Аморальные поступки, например, убийство другого человека, ослабляют возможности Логоса быть извлечённым, поэтому главной целью любой практики становится общее улучшение всего человечества посредством создания масштабных символических конструкций, таких как государство и религия, в лоне которых рождается сам человек.

Герменевтика — это игра по созданию ценностей, которые оживляются своей динамикой познания вне зависимости от эмпирических случайностей и выступают как критерий истинности этого познания.

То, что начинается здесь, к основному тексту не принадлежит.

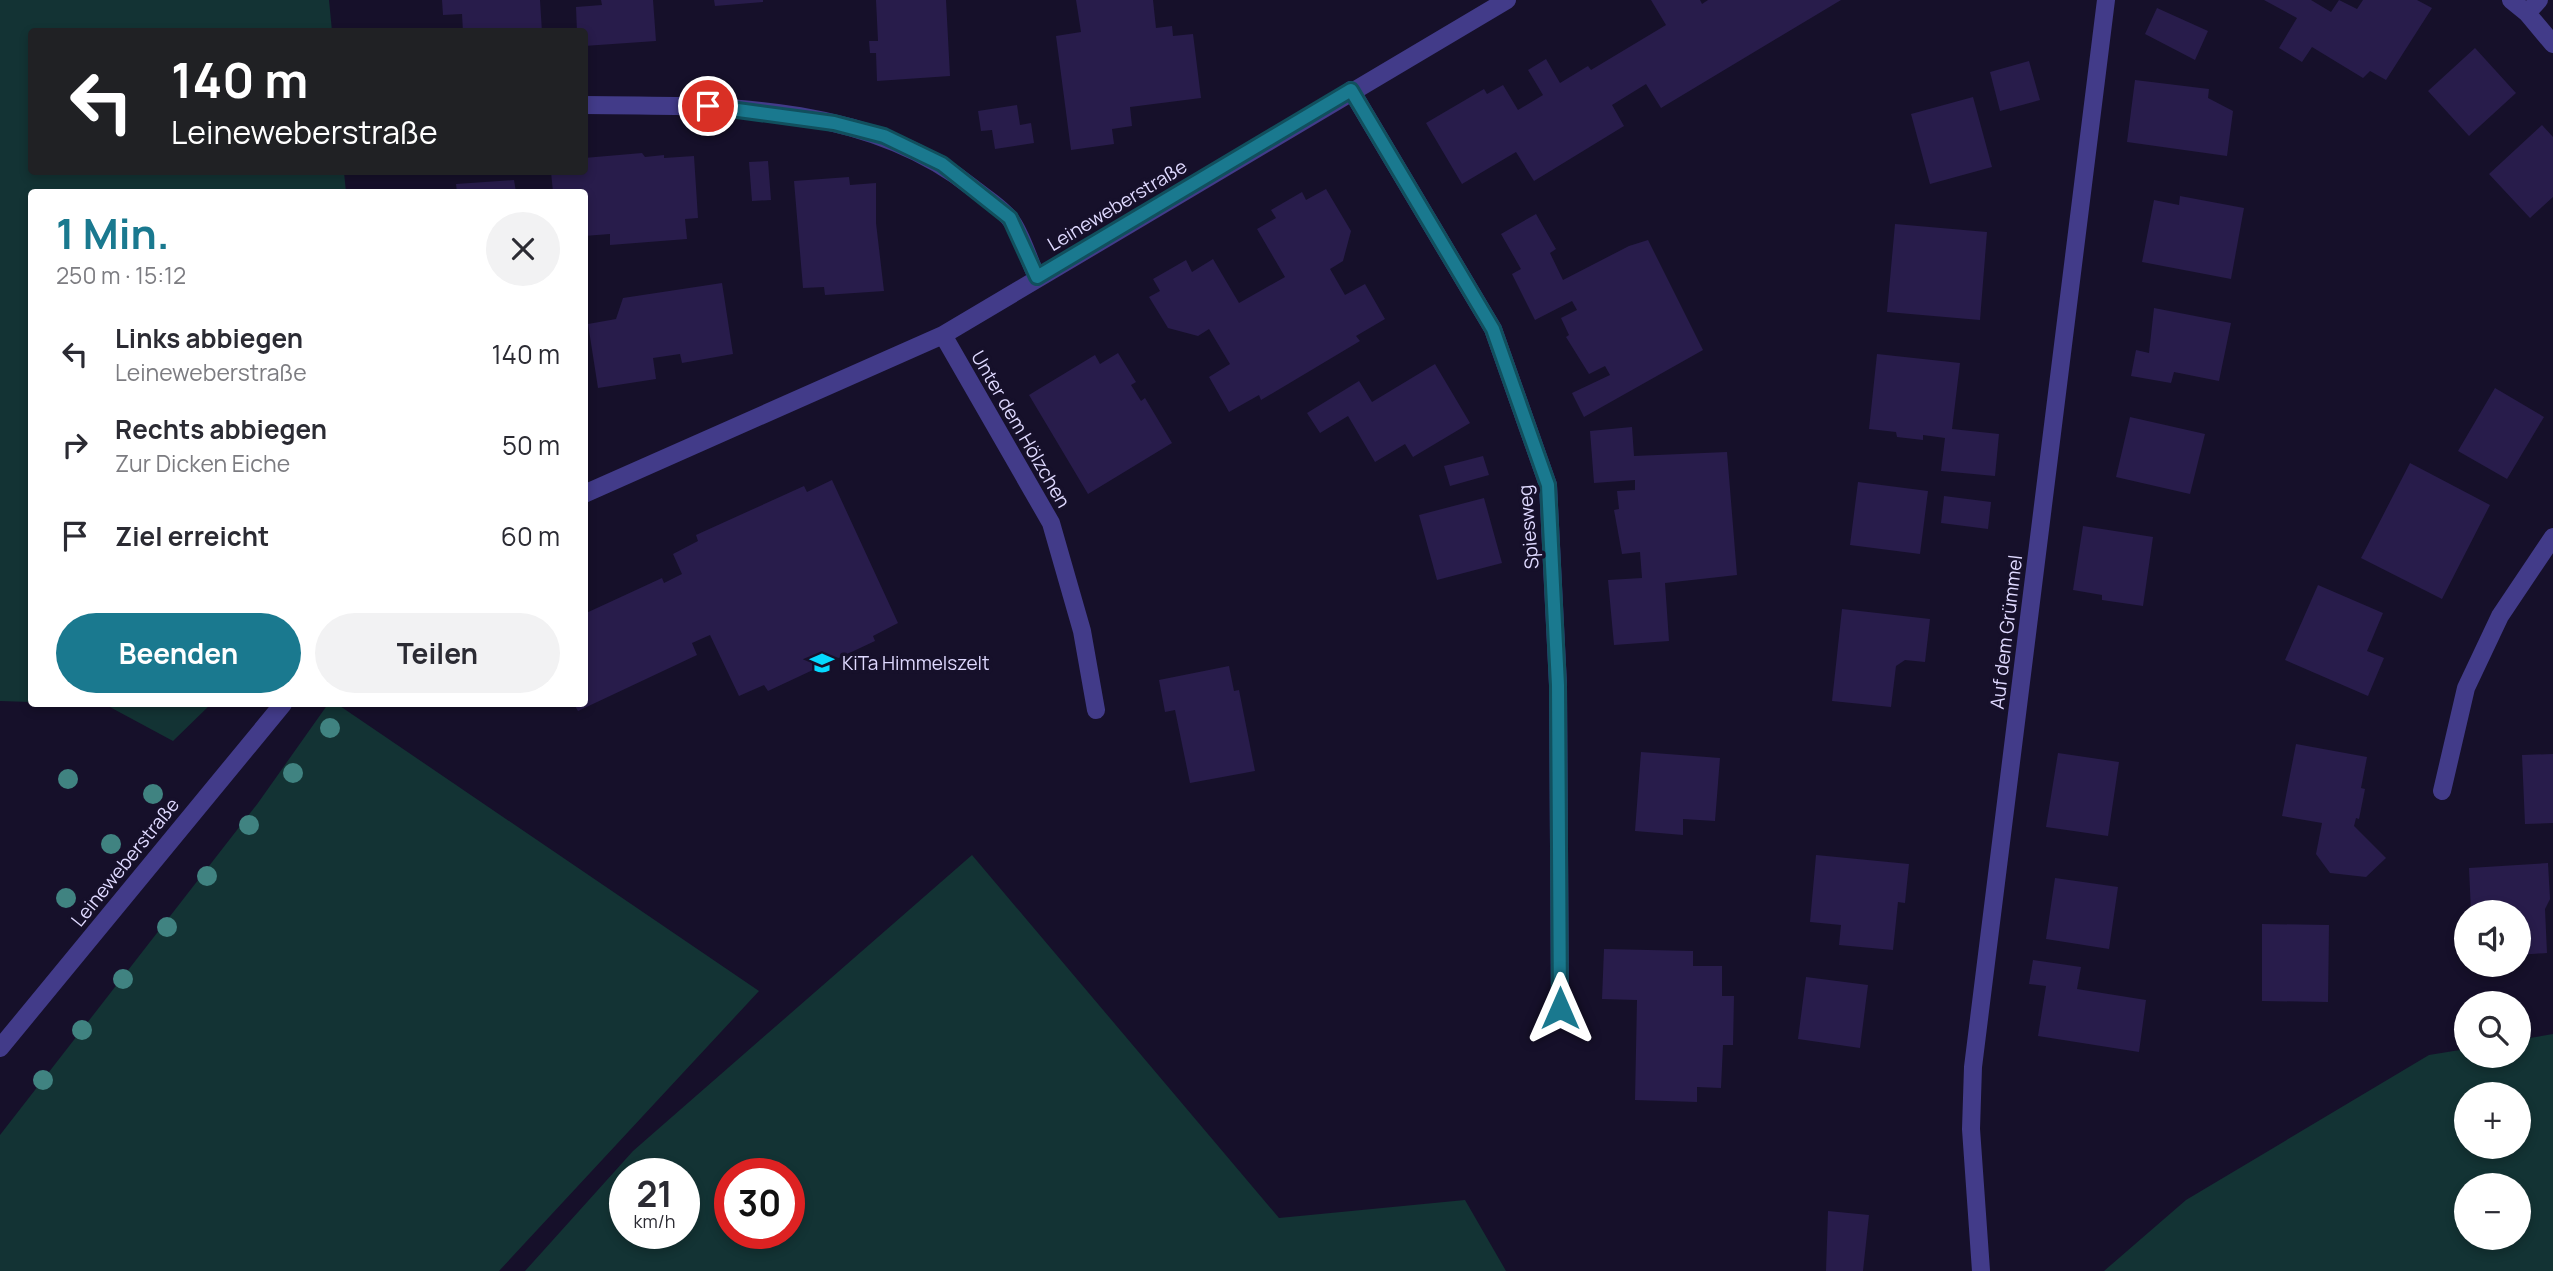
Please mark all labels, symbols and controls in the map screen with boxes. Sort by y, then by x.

Интерпретацию как системообразующие понятие для своих философских изысканий я почерпнул из его(так я говорю, о себе в третьем лице, до процедуры ЭСТ) лекции, посвящённой творческому терапевтическому методу. Для него Герменевтика была практическим инструментом. Его практический герменевтический метод позволяет моральному субъекту понять, что именно посредством него существуют ценности. Из-за невозможности человеком иметь перед глазами общую картину его жизни ввиду нахождения в эмпирическом потоке, необходимо создать произведение искусства по мотивам ярких сцен жизни, что запечатлены в памяти. На это произведение можно будет взглянуть как на целое, завершённое событие, и уже этот текст подвергнуть анализу и выявить проблему, которая сцепилась со случайными предметами или событиями ставшими основой не обязательно травматичных но плотно укоренившихся воспоминаний.

Далее приведу составленную мной стенограмму фрагмента аудиозаписи его лекции. И три литературных этюда написанные им в ту же пору, в которых он применяет этот метод на себе

[НАЧАЛО АУДИОФРАГМЕНТА]
— Здравствуйте! Думаю, вы знаете, в постмодернизме часто выделяют такую черту, как использование готовых форм, для привнесения в них нового содержания. Противники этой концепции утверждают, что это характерно для человека на протяжении всей мировой культуры. Мне кажется, что проблема формы и содержания в принципе свойственна человеческой природе.

Поэтому я хочу проследить этот механизм в процессе формирования человеческой личности.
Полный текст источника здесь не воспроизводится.